12年前、母は、生き別れたっきりの息子と35年ぶりに再会し、一緒に、ここアメリカにやって来た。
行き帰りの飛行機の中では、ほとんどしゃべらなんだと言うてたけど、わたしの運転でナイアガラの滝まで行って、泊まったホテルの部屋で写真撮ったら、
怪しい心霊写真みたいなんが撮れて、その心霊が、どう見ても父そっくりやったから、うわっ!ついて(憑いて)きよった!などと言うて大笑いした。
父と母は、別れる前の数年間は、それはそれは憎み合うて、毎晩喧嘩をしてた。
いつなんどき、最後の線を超えてしまうかもしれんと、びくびくしながら、弟とわたしは、廊下の隅っこで、彼らの詰り合う声を聞いてた。
そんなわけで、父は最後の最後まで、母に会いとうないと言い切って死んでしもたし、母もまた、父の死を悲しまなんだ。

父と母が、いよいよ離婚すると決めた時、わたしだけ居間に呼び出され、出て行く母についていくか、父と家に残るかを決めさせられた。
父には多分、勝算があったのやと思う。
わたしは当時、ピアノの英才教育を受けてた。
そもそもピアノは、やめるわけにはいかんもんやった。
7才の誕生日の前日、五つの習い事からピアノを選んだのは、それで成功して生計を立て、投資してくれた両親に返金するという約束が、それやと果たせると考えたからやった。
そやから、そんなわたしが、無一文で追い出されるであろう母について行くわけがない。
しかも、大の仲良しの弟は、姉から離れるわけがないことを知ってるわたしが、母の重荷になることを選ぶはずがない。
おまけに父は弱虫で、ひとりで残されたりした日にゃ、次の日まで生きてるかどうかも怪しかった。

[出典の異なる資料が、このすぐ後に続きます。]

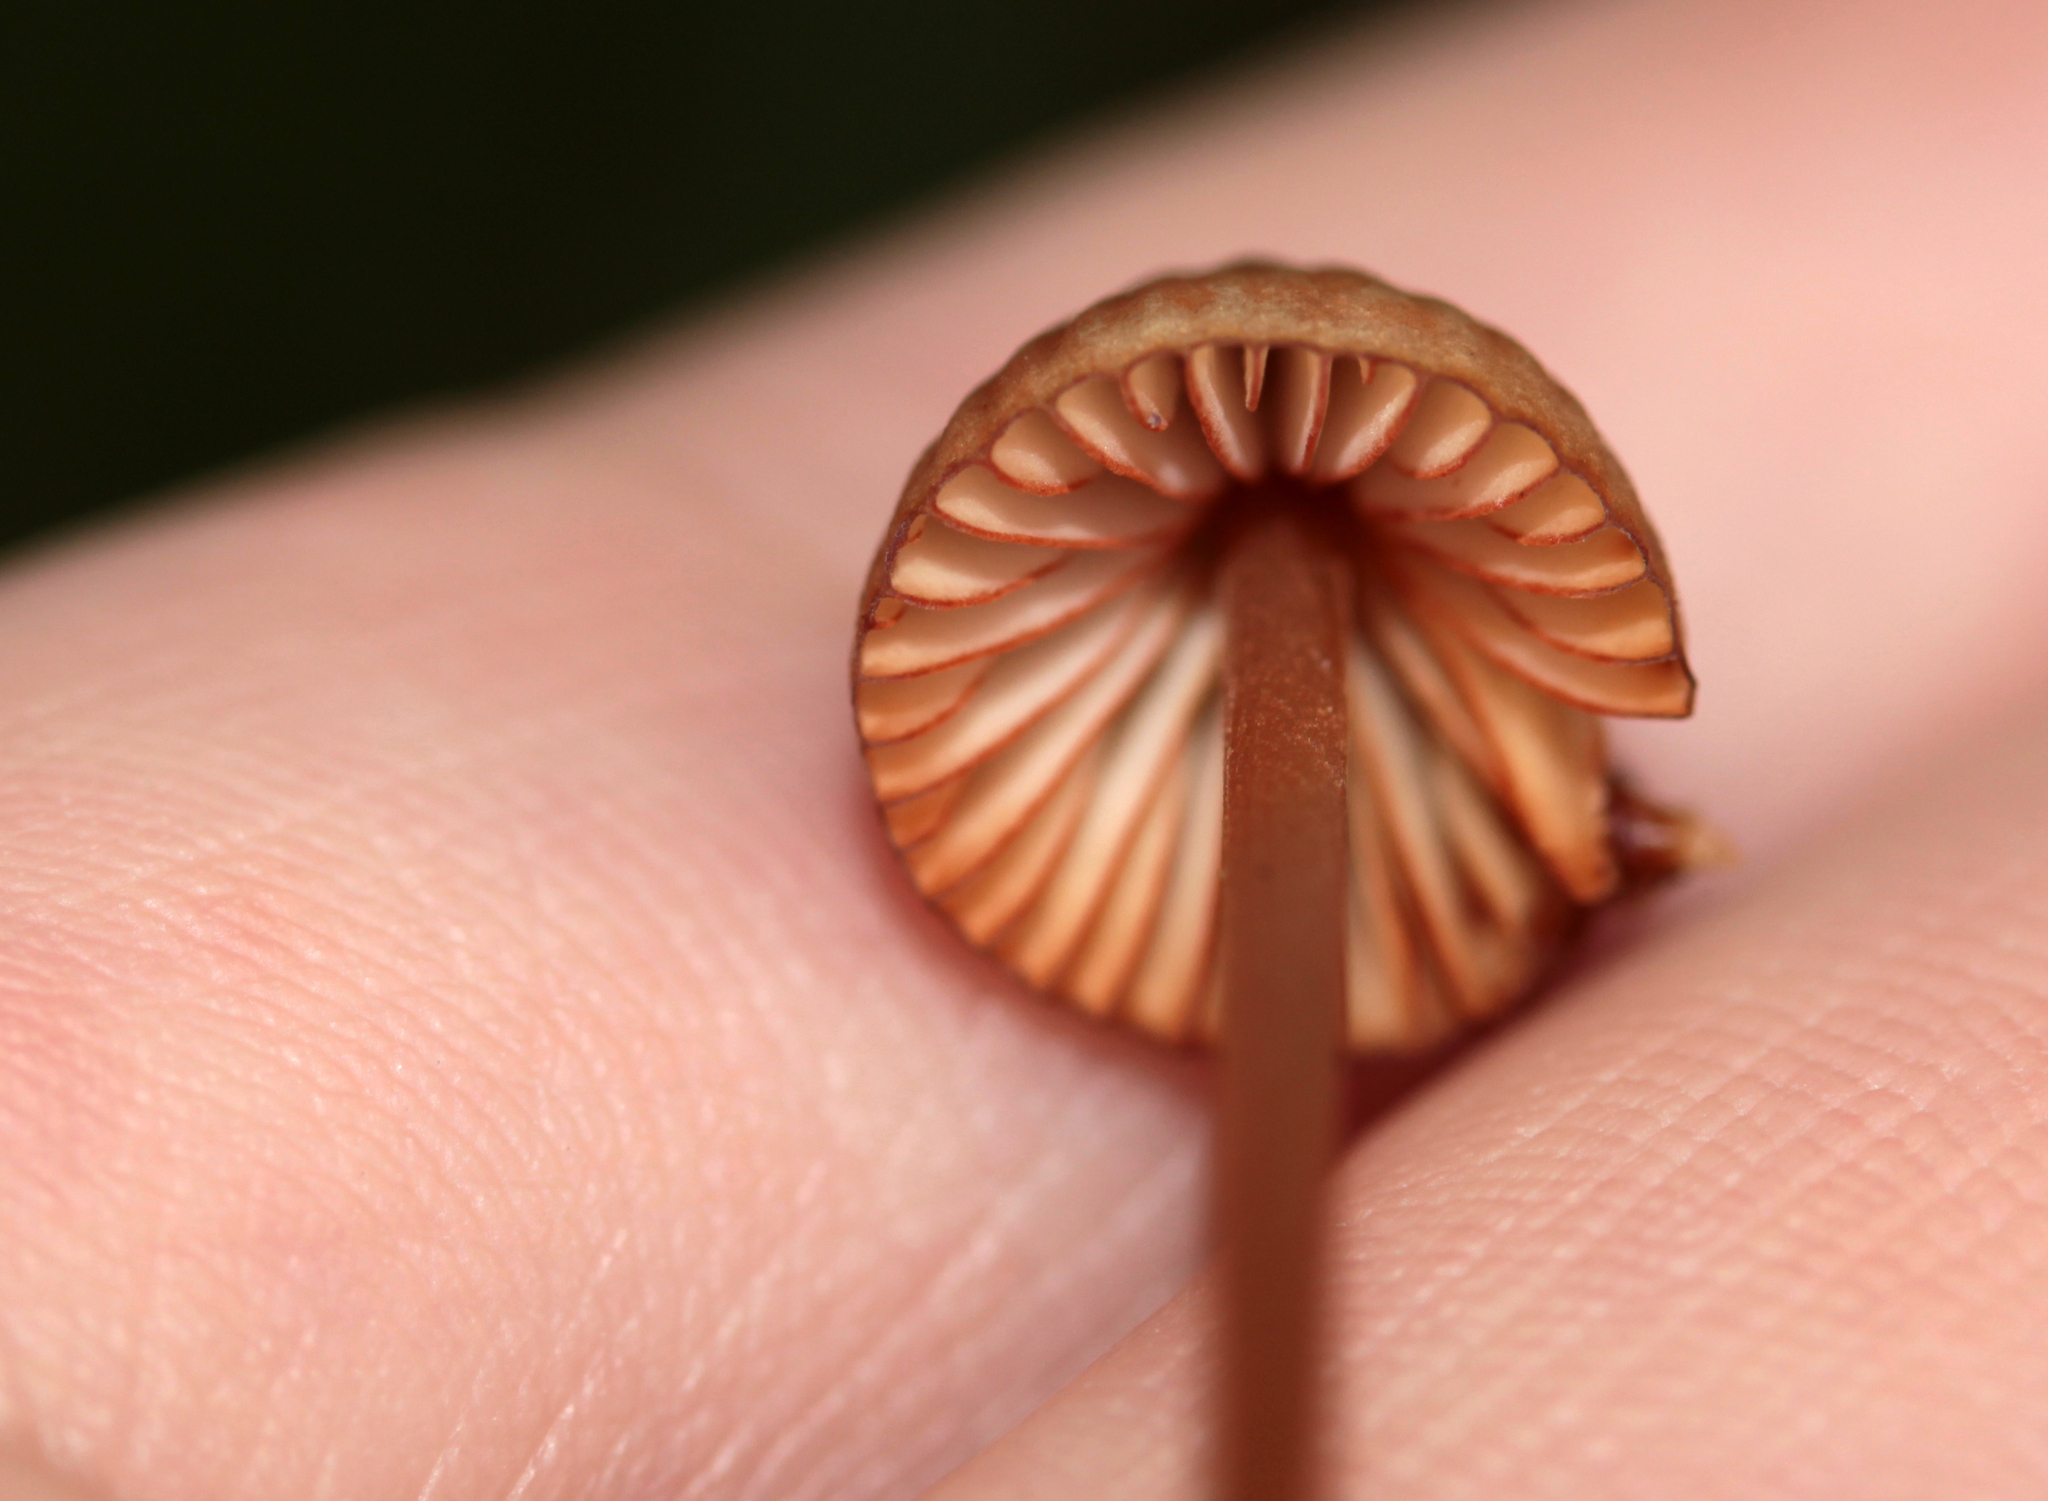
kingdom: Fungi
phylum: Basidiomycota
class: Agaricomycetes
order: Agaricales
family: Mycenaceae
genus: Mycena
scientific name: Mycena
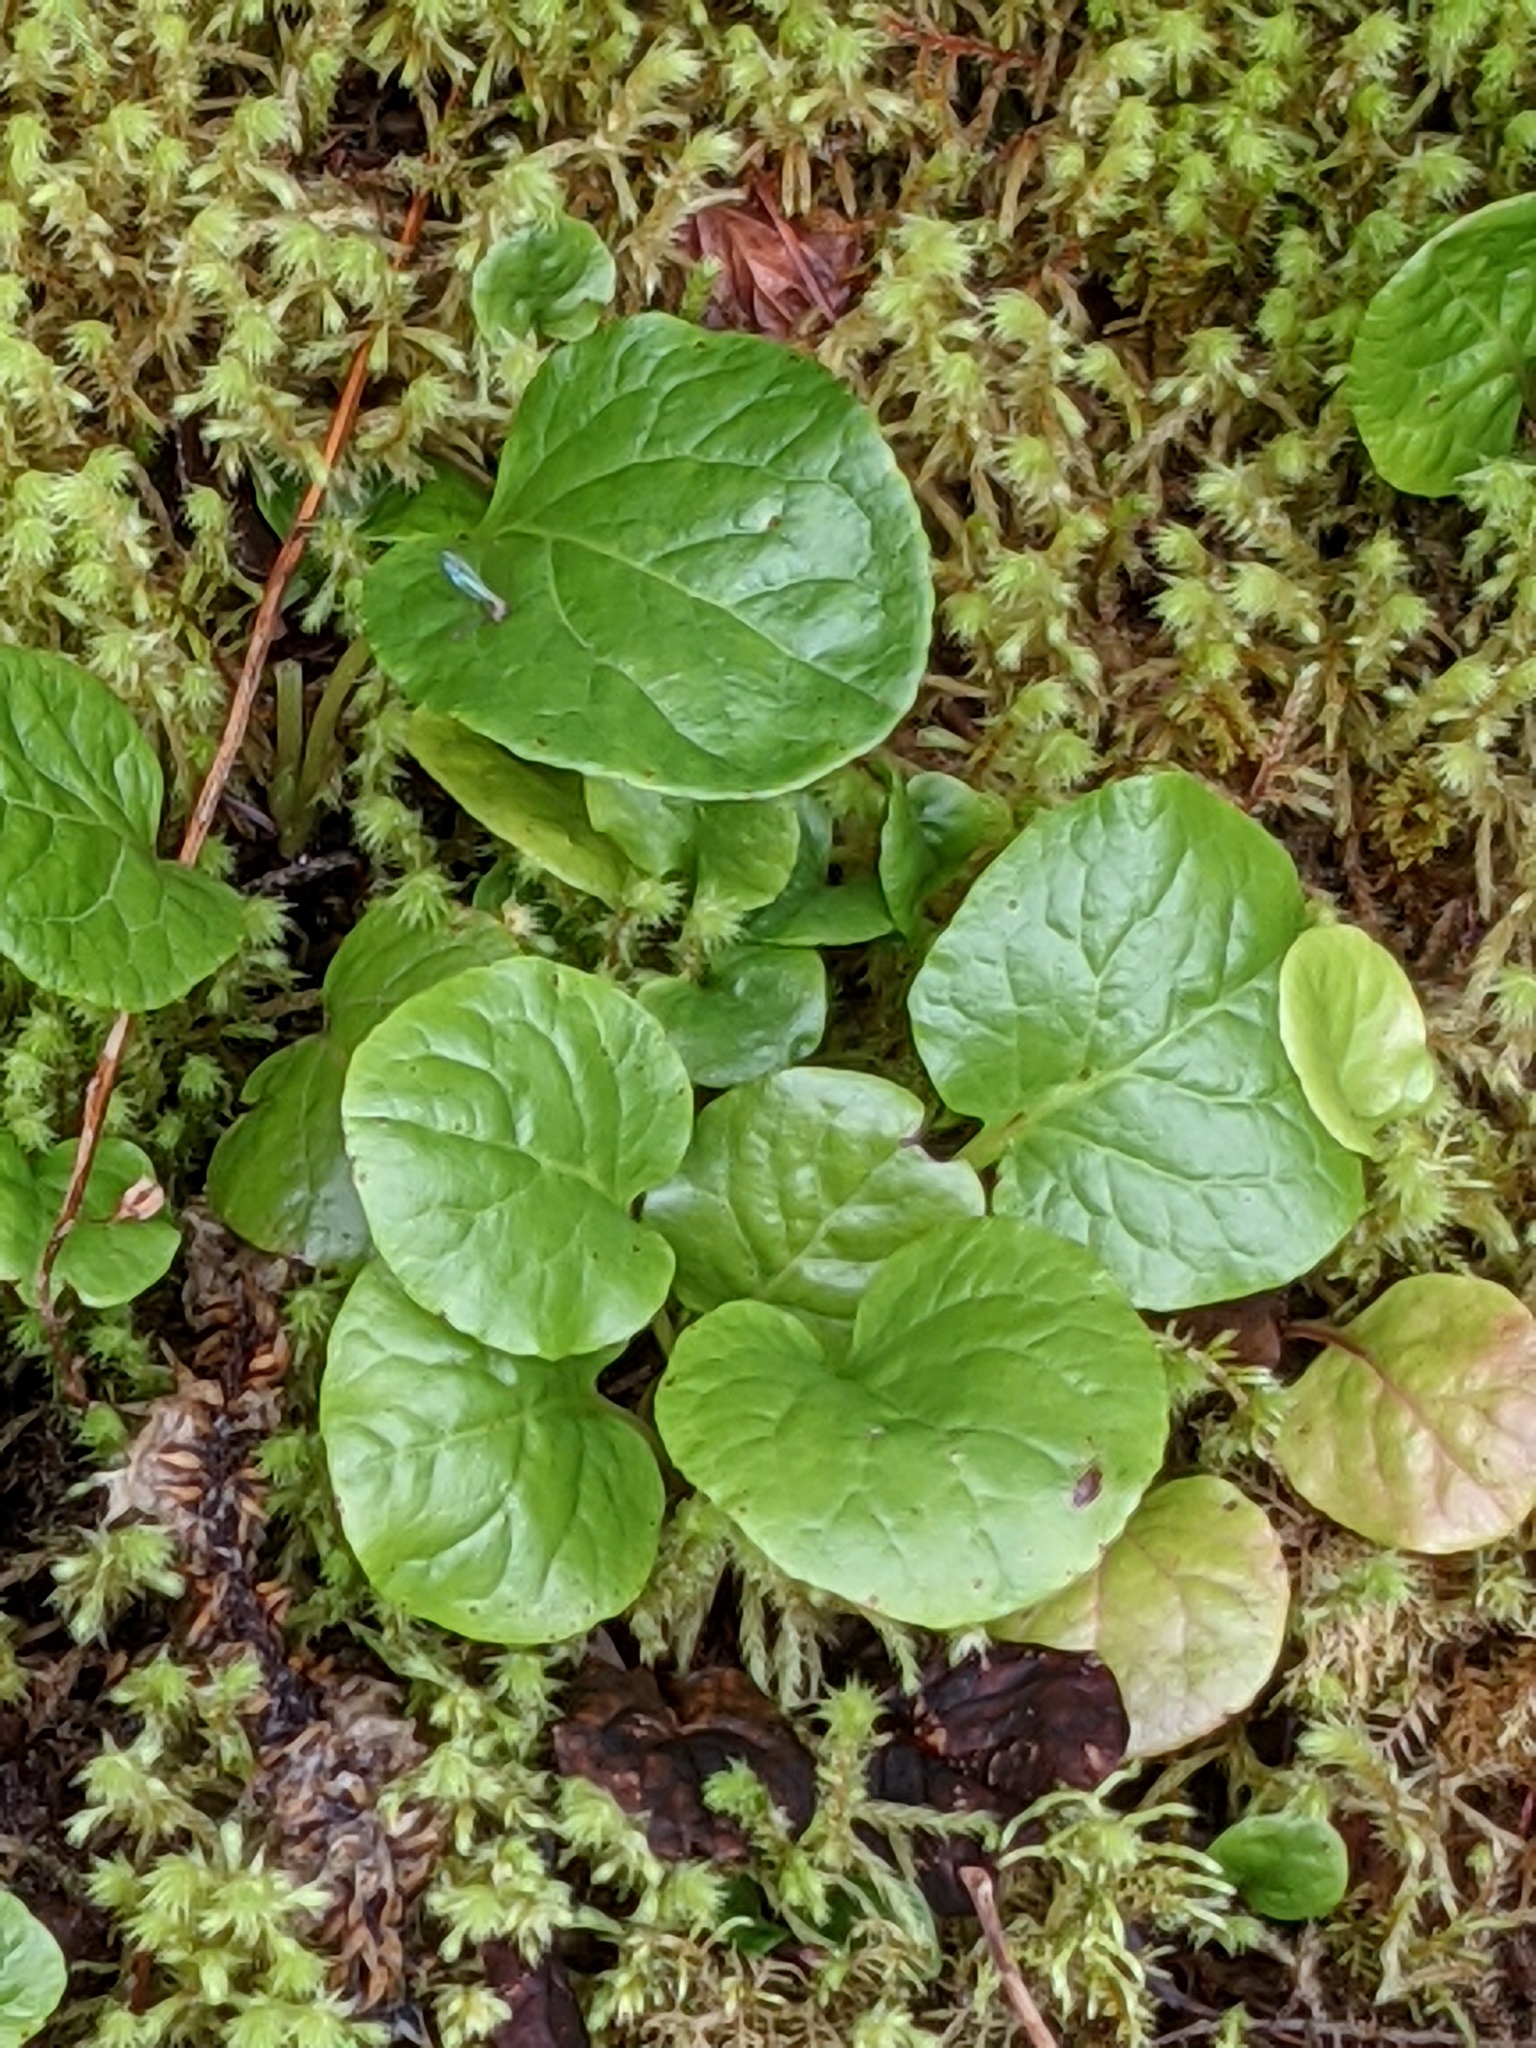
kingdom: Plantae
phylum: Tracheophyta
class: Magnoliopsida
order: Ericales
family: Ericaceae
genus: Pyrola
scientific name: Pyrola asarifolia
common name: Bog wintergreen
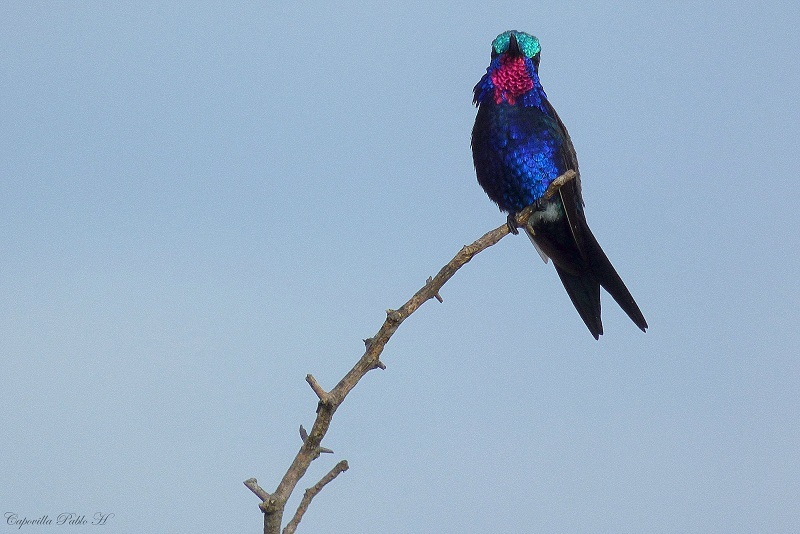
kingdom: Animalia
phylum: Chordata
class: Aves
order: Apodiformes
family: Trochilidae
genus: Heliomaster
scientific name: Heliomaster furcifer
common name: Blue-tufted starthroat
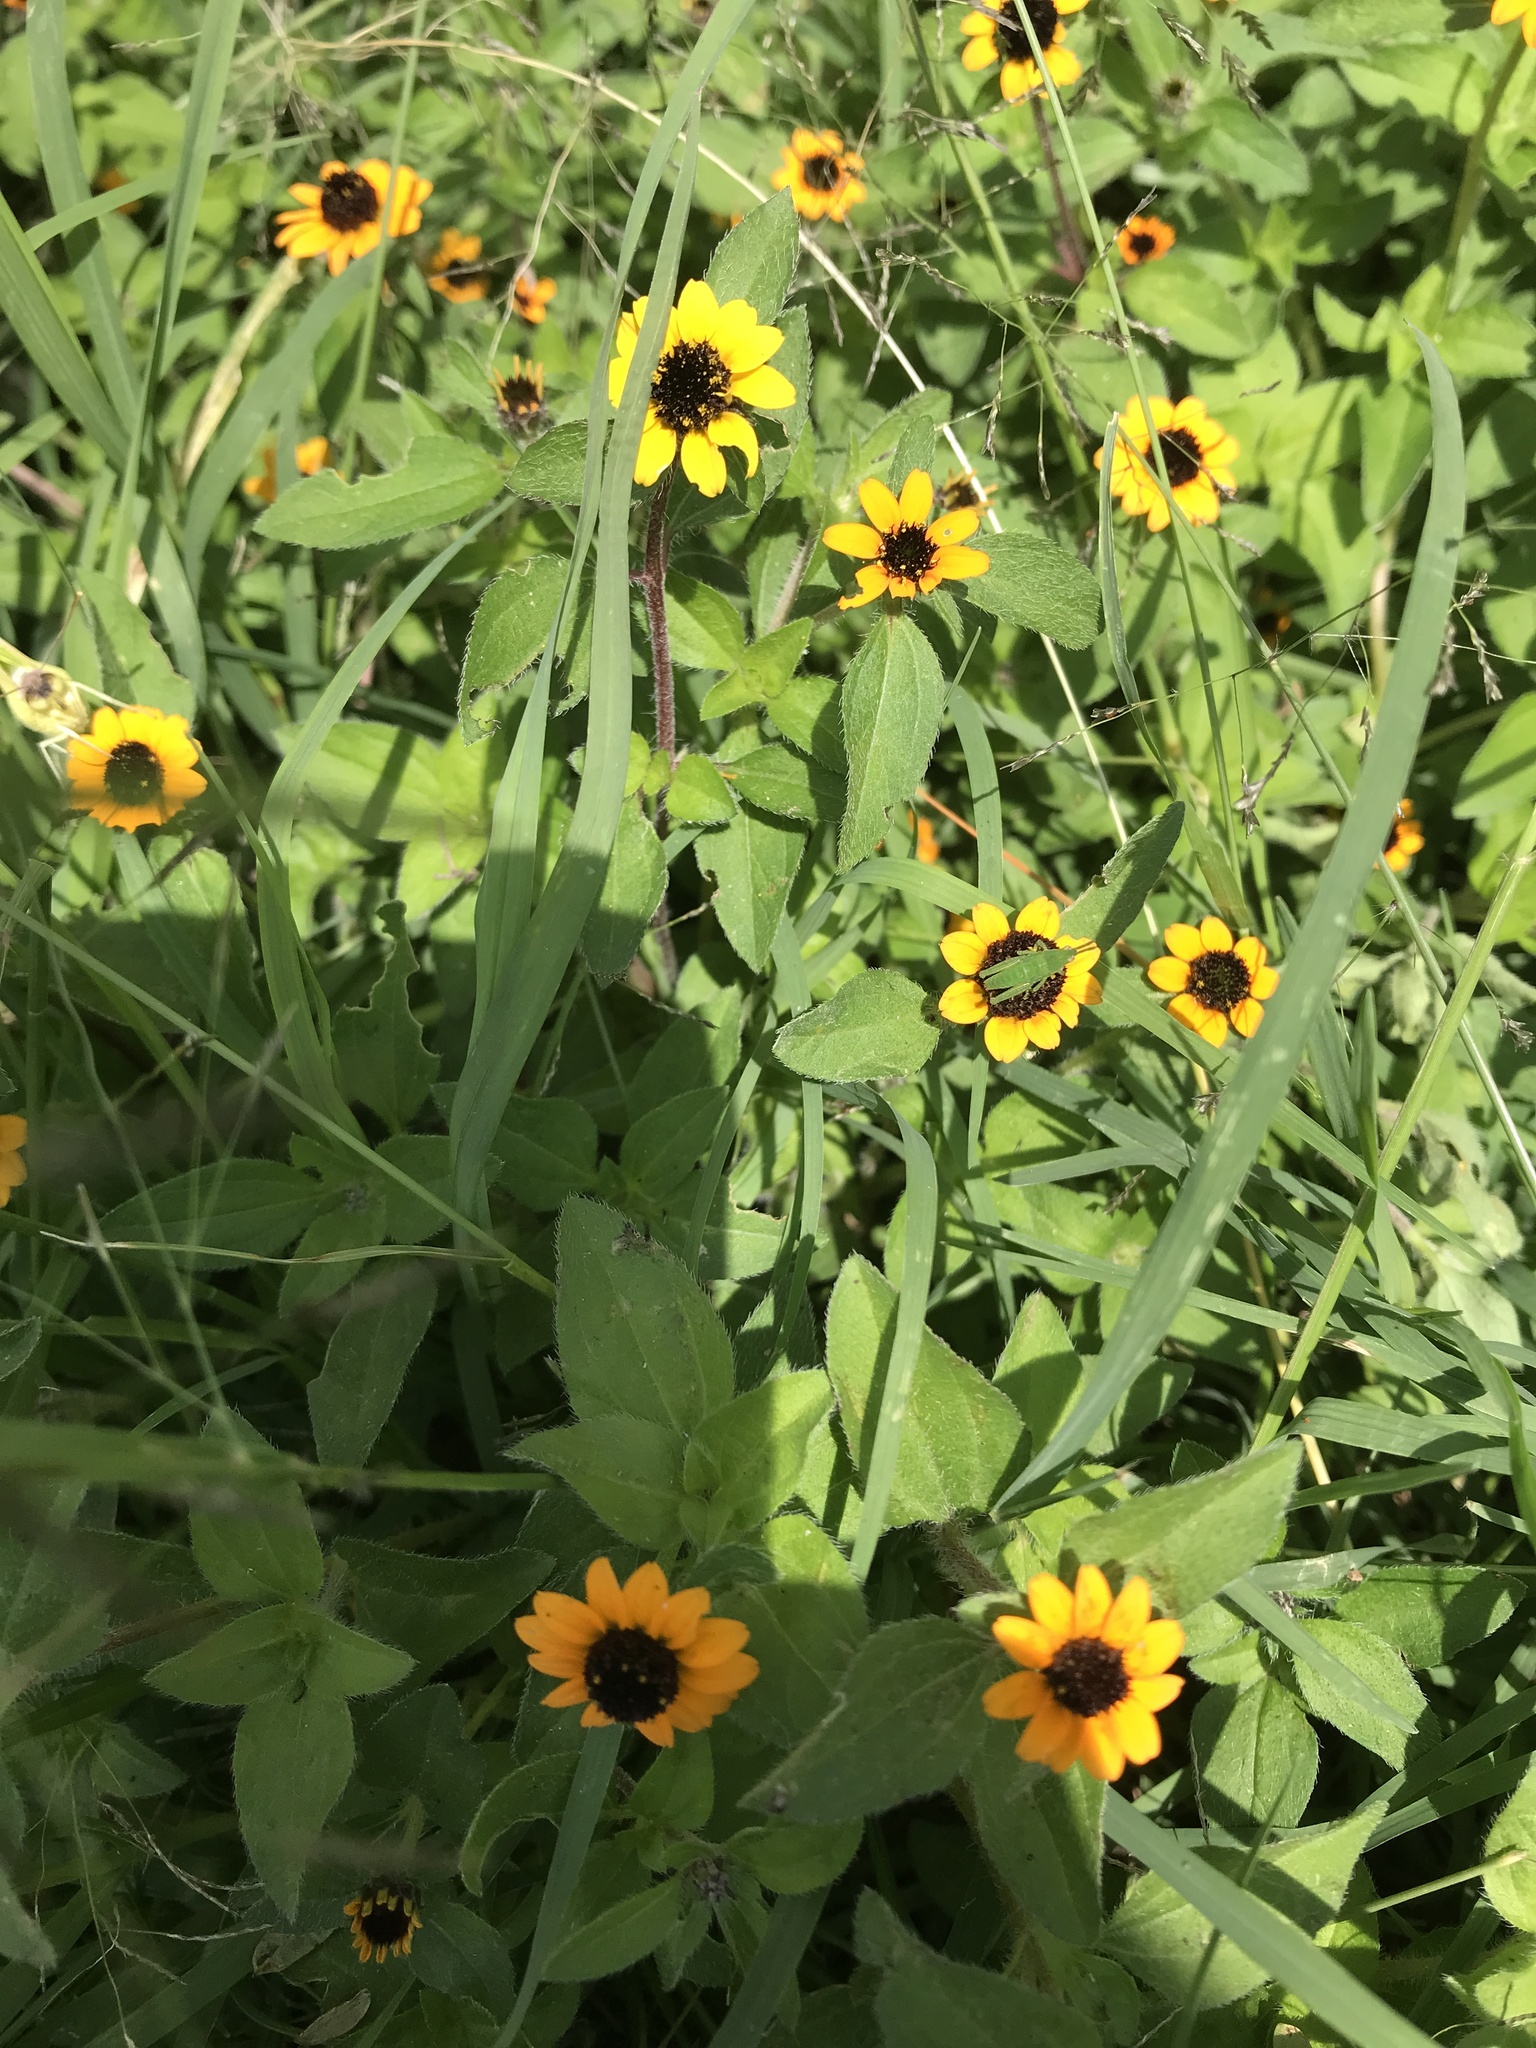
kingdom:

そんなこんなで、わたしははっきりと、「父と家に残る」と答え、母は黙って頷いた。

わたしが選んだことで、結局弟には、えらい思いをさせてしもた。
もちろんわたしもえらい目に遭うたけど、弟のそれと比べると、まだマシやったと思う。
ふたりともに、ティーンエイジャーの6年間は、えげつないことがいっぱいふりかかった。
もしグレてても、行方不明になってても(わたしは実際に数年なったけど)、死んでても、誰も不思議に思わんかったやろ。

そんな時、一緒に暮らしてた父は、ほとんど家から逃げてたし、母は離ればなれに生きてたから、
自分らの娘と息子が、当時どんなふうに生きてたか、どちらもほとんど知らんままにいる。
どちらともなく、別にそうしようと言い合わせたわけでもなく、弟もわたしも、昔のことをひっぱり出してきて、恨みつらみを言う気も無い。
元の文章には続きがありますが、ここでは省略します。